The causes? Start with near-worthless degrees. Another study in 2011 — 12 found that most graduates of for-profit colleges earn no more than graduates from high school and that, compared with students at nonprofit institutions, earn less and are more likely to be unemployed. Yet another study showed that these disparities are lasting.
Then there’s misdirected spending. Half of for-profit tuition is spent on nonacademic matters like marketing and recruiting, instead of improving curriculum or instruction. In particular, compared to faculty at nonprofit schools, teachers at for-profits are ill-paid, frequently part-time and, on the whole, less qualified.
Yet surveys show that tuition at for-profit schools is consistently higher than at their public or even private nonprofit counterparts. No surprise — lacking other sources of money, they charge more tuition so that investors can profit.
Given their dubious benefits and excessive cost, for-profits prey on the vulnerable and underqualified. This spawns deceptive recruiting practices, including misrepresentations about costs, potential earnings, and the ability to transfer credits to other schools. In some cases, recruiters have urged students to provide false information on applications for financial aid.
Who provides this aid? Overwhelmingly, the GI Bill or Pell Grants designed to benefit the economically disadvantaged. In 2010, for-profit students represented 12 percent of all college students but received 25 percent of all federal Pell Grants and loans.
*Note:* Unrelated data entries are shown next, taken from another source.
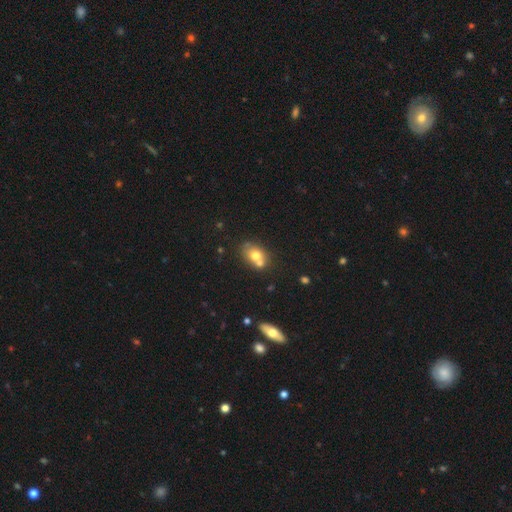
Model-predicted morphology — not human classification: type=smooth (67%); roundness=in between (55%); merging=merger (43%).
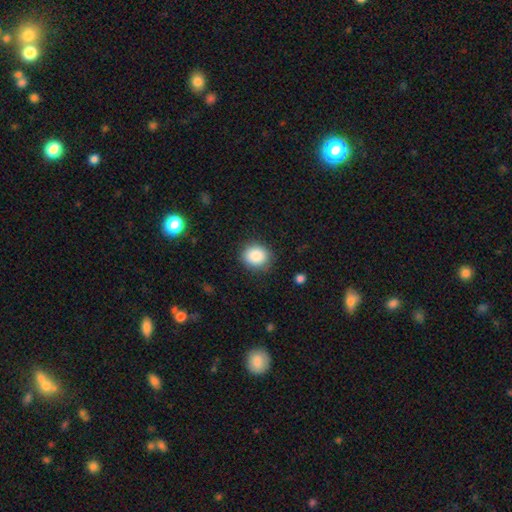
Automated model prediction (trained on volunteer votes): This appears to be a smooth galaxy with no disk features (86%) that is round (78%). Merging: none (87%).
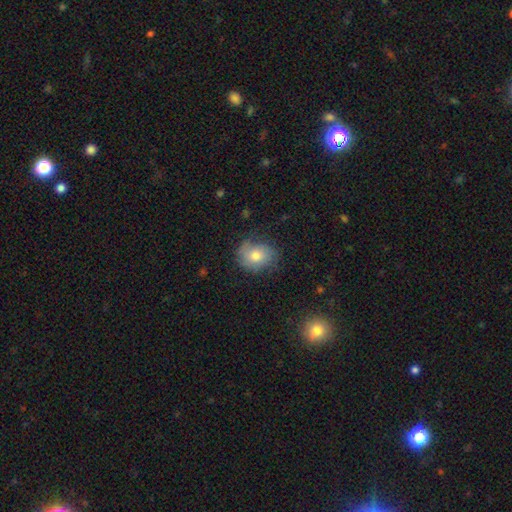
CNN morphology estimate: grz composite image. It shows a smooth galaxy with no disk features (70%) that is round (55%). Merging: none (65%).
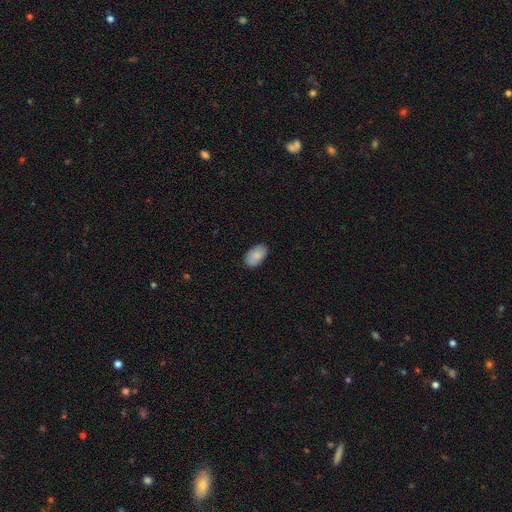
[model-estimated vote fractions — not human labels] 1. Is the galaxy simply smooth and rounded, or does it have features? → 87% smooth, 7% featured or disk, 6% star or artifact.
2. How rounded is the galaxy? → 93% in between, 5% round, 1% cigar-shaped.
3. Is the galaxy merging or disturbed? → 85% none, 12% minor disturbance, 2% major disturbance, 1% merger.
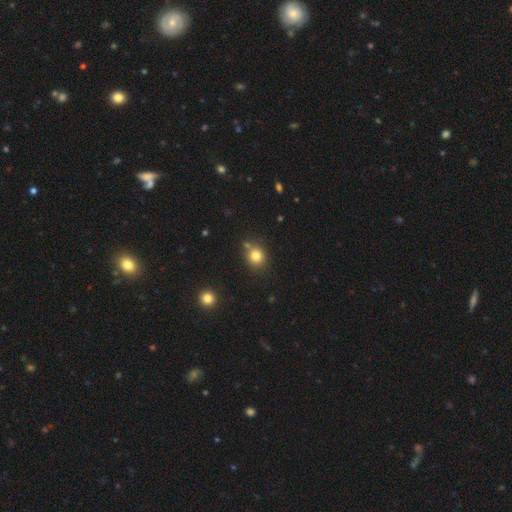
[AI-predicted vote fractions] Smooth or featured? smooth (81%)
How rounded? round (80%)
Merging? none (71%)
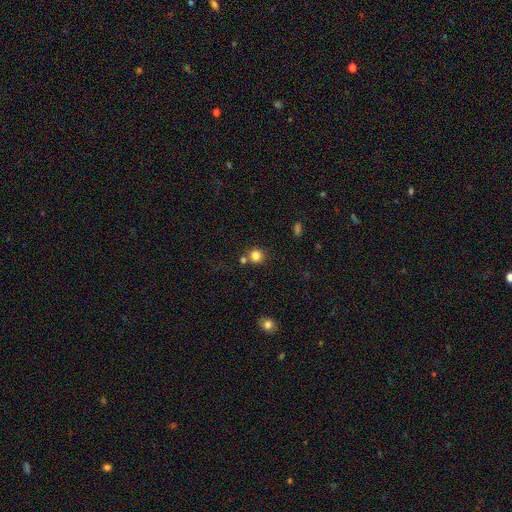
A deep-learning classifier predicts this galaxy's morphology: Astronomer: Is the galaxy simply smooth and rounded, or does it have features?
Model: smooth — 83%.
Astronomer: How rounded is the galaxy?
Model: round — 89%.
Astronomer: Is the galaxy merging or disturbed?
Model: none — 70%.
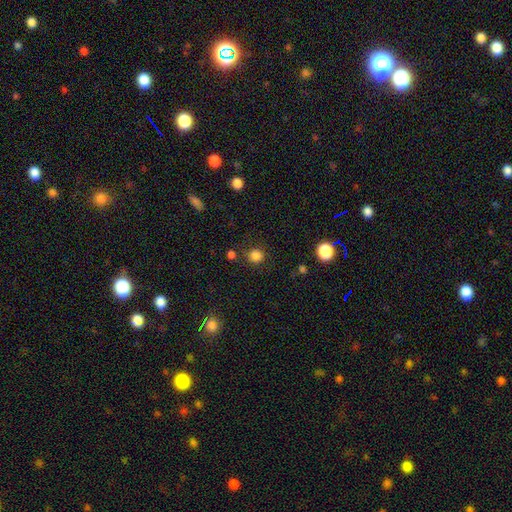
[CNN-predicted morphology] Smooth or featured: smooth — 83% (star or artifact — 13%)
How rounded: round — 89% (in between — 10%)
Merging: none — 82% (minor disturbance — 10%)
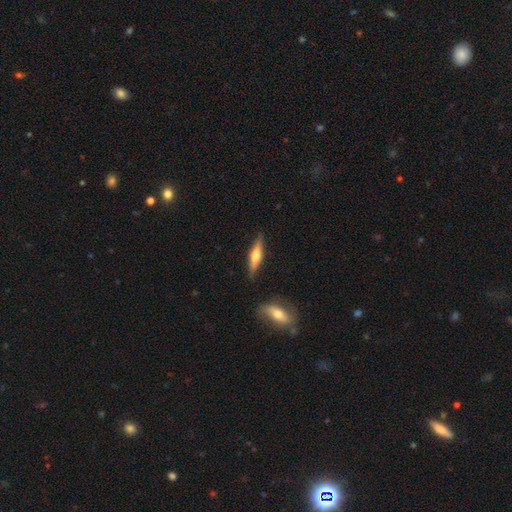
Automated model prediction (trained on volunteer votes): The model was most divided on "smooth or featured": featured or disk: 50%, smooth: 44%, star or artifact: 6%. More confident: edge-on disk — yes (94%); merging — none (85%).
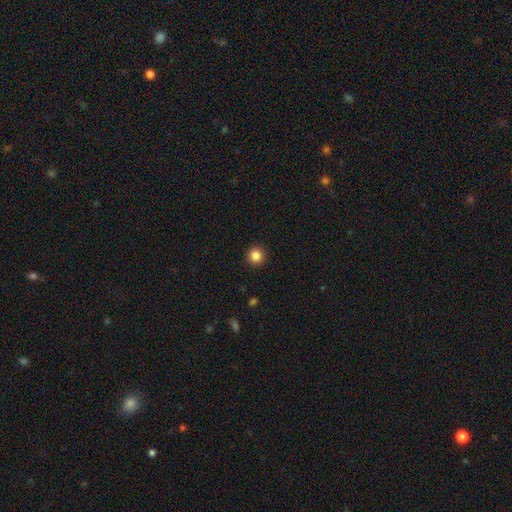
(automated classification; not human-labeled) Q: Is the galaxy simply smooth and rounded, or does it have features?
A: smooth — 84%.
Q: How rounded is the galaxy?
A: round — 95%.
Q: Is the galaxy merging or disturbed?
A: none — 93%.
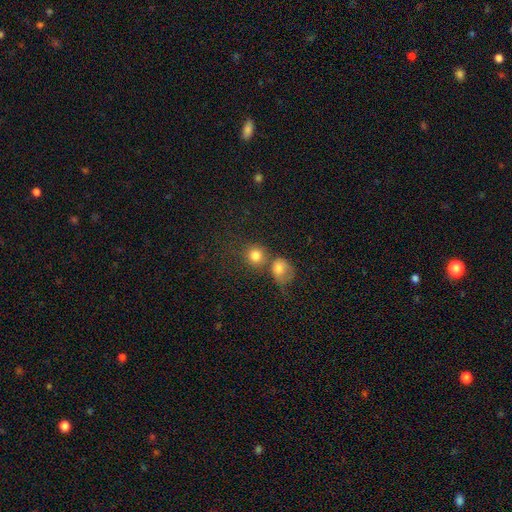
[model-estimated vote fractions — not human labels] Smooth or featured? Predicted: smooth (p=0.81). How rounded? Predicted: round (p=0.84). Merging? Predicted: none (p=0.48).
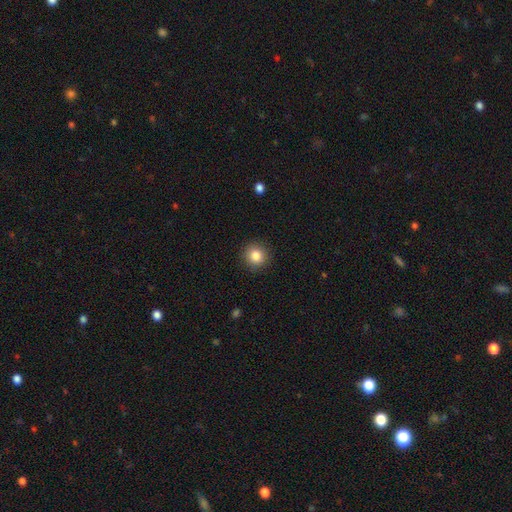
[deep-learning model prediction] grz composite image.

Similarly, in 2012-13, 31 percent of funding from the GI Bill went to for-profit colleges — $1.7 billion in all. According to a two-year Senate investigation headed by Tom Harkin, for-profit schools depend on federal student aid programs — ultimately, on taxpayers — for 80 percent of their revenues
Thus for-profit schools target students based on their eligibility for federal funding and, as a corollary, have lax admissions standards. This leads to over-crowded classes filled with veterans and low-income adults whose access to financing exceeds their capacity for academics. Too often, for-profits pressure these struggling students to stay in school whatever their hardships, profiting at their expense.
Inevitably, this produces markedly lower graduation rates. Whereas 70 percent of students at four-year public or private nonprofits complete their degrees, the graduation rate at for-profit schools is under 50 percent.
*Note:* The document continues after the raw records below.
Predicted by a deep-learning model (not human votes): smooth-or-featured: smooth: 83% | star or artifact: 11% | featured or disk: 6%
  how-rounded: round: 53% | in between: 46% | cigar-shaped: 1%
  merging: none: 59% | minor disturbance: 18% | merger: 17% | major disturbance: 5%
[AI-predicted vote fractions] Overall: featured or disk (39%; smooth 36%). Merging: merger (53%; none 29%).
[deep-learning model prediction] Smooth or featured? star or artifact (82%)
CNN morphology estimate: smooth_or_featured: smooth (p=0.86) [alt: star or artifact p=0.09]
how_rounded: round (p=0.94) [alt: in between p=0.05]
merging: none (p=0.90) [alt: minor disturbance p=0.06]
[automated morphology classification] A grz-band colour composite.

This perfect storm of educational dysfunction implodes our student debt crisis. According to a 2012 report in The New York Times, 96 percent of students at for-profit colleges took out loans, compared with 13 percent of students at community colleges and 48 percent at four-year public universities. Unsurprisingly, while for-profit students constituted 13 percent of America’s college enrollment, they accounted for 47 percent of student loan defaults. Overall, the debt owed by such students grew from $39 billion, in 2000, to $229 billion in 2014.
An Atlantic story encapsulates the worst. A middle-aged mother incurred $57,000 in loans to attend a for-profit college. When her son committed suicide, the school discouraged her from taking leave, promising that she could retake, for free, any classes she failed. Instead, it charged her for repeating course work before shutting down, leaving her without a degree and near her federal borrowing limit.
The overall picture amounts to a massive consumer fraud. As Senator Harkin described, his committee’s exhaustive report contains “overwhelming documentation of exorbitant tuition, aggressive recruiting practices, abysmal student outcomes, taxpayer dollars spent on marketing and pocketed as profit, and regulatory evasion and manipulation. These practices are not the exception — they are the norm.”
In response, the Obama administration established an office to help protect students at for-profit colleges. But the industry has influential investors, like Wells Fargo and Goldman Sachs, and an army of lobbyists bent on squelching government oversight. And now they have two very powerful friends — Donald Trump and Betsy DeVos.
For Trump and DeVos, for-profit colleges are yet another engine of free enterprise that’s otherwise harried by overregulation. Thus DeVos’s education department is curbing measures like the gainful employment rule, which links for-profits’ access to federal funds with their record on job placement and earnings. It is no doubt incidental that DeVos invested in a major for-profit college, as well as a company that pursues student loans in default.
America awaits the next Trump University.